2023 年 81 巻 6 号 p. 279-287
【目的】地域在住高齢女性を対象に,サルコペニア等に関連する位相角低下者の特徴を明らかにするとともに,食品摂取多様性評価票を用いた摂取食品群との関連を検討した。
【方法】本研究は横断研究である。2014年7月から2021年9月の期間,月1回程度開催される通いの場に参加し,同意を得た232名の初回測定値を解析に用いた。調査項目は,身体計測値(身長,体重,握力,下腿周囲長),Mini-Nutritional Assessment-Short Form(MNAⓇ-SF),体組成分析,食品摂取多様性評価とした。

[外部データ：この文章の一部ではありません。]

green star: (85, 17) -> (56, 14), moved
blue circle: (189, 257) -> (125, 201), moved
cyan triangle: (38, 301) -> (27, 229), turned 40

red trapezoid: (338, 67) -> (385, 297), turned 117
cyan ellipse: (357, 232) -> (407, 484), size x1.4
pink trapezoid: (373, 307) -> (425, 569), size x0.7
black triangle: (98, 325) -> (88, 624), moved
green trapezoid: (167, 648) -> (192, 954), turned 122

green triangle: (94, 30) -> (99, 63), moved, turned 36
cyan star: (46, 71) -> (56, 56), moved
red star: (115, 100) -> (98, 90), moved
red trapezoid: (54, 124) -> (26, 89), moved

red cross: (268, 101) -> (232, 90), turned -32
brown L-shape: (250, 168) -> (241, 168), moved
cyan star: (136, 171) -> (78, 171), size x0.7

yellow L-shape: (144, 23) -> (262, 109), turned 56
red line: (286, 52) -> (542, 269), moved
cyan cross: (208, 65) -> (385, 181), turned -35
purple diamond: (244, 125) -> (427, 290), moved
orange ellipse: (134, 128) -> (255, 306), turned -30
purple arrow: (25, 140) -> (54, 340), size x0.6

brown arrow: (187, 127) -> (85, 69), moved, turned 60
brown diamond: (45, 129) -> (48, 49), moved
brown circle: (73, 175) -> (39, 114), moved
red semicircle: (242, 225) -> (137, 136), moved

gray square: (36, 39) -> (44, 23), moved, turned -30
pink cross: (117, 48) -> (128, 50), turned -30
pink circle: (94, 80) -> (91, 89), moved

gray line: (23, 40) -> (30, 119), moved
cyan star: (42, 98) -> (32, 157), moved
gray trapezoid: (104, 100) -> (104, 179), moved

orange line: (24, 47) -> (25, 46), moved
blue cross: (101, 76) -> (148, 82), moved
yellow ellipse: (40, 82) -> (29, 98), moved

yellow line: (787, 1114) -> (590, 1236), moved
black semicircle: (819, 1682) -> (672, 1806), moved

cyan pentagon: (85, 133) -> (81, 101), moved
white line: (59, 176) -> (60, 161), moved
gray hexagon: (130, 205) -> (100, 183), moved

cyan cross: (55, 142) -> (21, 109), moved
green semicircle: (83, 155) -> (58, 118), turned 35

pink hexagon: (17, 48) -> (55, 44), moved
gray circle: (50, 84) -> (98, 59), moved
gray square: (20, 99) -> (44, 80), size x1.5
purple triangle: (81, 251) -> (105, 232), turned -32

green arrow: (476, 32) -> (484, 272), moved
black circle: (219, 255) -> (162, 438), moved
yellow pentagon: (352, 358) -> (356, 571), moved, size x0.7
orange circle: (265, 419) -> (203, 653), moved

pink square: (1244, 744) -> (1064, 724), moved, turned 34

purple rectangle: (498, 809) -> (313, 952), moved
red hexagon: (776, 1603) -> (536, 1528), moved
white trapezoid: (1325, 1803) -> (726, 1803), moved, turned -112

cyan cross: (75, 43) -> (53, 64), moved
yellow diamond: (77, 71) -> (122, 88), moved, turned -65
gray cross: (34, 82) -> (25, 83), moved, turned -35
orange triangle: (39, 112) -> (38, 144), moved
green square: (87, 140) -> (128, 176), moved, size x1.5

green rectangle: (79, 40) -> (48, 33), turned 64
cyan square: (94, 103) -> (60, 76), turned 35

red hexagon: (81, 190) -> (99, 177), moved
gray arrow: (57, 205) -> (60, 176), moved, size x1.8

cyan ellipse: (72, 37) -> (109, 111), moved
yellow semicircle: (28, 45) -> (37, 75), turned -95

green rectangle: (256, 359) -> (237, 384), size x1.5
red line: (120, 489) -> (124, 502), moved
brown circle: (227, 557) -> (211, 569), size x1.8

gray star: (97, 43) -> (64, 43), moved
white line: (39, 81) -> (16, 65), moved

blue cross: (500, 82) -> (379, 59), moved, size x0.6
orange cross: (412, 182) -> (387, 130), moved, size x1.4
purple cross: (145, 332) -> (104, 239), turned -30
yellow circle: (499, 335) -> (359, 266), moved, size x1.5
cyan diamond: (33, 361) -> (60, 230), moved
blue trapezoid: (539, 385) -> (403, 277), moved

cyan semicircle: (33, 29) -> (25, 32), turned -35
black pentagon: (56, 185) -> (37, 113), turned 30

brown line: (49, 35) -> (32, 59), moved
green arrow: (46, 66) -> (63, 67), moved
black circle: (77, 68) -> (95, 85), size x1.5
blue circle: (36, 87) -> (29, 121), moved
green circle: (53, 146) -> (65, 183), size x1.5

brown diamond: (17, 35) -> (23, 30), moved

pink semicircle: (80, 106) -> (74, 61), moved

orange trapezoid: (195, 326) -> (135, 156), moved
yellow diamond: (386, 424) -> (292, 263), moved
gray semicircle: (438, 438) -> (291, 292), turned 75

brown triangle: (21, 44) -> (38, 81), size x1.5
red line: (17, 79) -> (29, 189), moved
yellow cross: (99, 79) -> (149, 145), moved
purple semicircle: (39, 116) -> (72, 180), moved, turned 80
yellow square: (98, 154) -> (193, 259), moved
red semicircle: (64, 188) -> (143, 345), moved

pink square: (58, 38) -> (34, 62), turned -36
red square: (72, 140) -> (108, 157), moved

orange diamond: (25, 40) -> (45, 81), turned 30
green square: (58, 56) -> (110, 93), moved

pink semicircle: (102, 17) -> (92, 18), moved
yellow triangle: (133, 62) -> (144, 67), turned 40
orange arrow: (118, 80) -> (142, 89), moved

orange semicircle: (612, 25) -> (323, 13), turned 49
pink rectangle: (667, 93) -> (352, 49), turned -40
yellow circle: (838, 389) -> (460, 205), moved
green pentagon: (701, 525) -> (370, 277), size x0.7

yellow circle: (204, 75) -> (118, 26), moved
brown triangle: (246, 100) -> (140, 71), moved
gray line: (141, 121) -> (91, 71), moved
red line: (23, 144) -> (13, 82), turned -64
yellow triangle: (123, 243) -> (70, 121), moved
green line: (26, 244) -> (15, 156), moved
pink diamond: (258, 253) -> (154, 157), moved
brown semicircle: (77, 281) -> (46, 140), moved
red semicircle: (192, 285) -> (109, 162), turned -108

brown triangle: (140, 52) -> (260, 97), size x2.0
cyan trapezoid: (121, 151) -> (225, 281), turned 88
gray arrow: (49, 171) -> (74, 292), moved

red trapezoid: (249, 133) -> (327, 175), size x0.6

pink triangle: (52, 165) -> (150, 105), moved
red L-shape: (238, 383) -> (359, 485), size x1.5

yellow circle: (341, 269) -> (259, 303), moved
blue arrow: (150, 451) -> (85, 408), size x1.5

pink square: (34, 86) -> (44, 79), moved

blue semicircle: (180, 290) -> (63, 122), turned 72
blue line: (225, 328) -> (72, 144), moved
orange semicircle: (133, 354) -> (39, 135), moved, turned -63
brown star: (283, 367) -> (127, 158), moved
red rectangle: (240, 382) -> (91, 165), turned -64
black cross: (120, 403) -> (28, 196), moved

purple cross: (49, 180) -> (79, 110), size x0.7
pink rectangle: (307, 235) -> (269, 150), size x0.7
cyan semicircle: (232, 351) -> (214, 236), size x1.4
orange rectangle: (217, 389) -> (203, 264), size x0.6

【結果】位相角重度低下者では年齢が有意に高く,サルコペニア該当割合も増加し,骨格筋量,四肢骨格筋指数(Skeletal muscle mass index:以下SMI)は有意に低下した。多項ロジスティック回帰分析の結果,位相角軽度低下に対しいずれの食品群も有意ではなかった。一方,位相角重度低下に対し,年齢,MNAⓇ-SFはいずれのモデルでも有意であった。牛乳・乳製品に関しては,「2日に1回以下」を基準とした場合に,「ほとんど毎日」摂取することが,位相角低下リスクの低減に有意に寄与していた(オッズ比0.39(95%信頼区間0.16~0.93))。
【結論】位相角重度低下者では年齢が有意に高く,サルコペニア該当割合も増加し,骨格筋量,SMIは有意に低下していた。位相角低下には牛乳・乳製品を「ほとんど毎日」摂取することがリスク低減に寄与していたが,他の食品群との関連は認められなかった。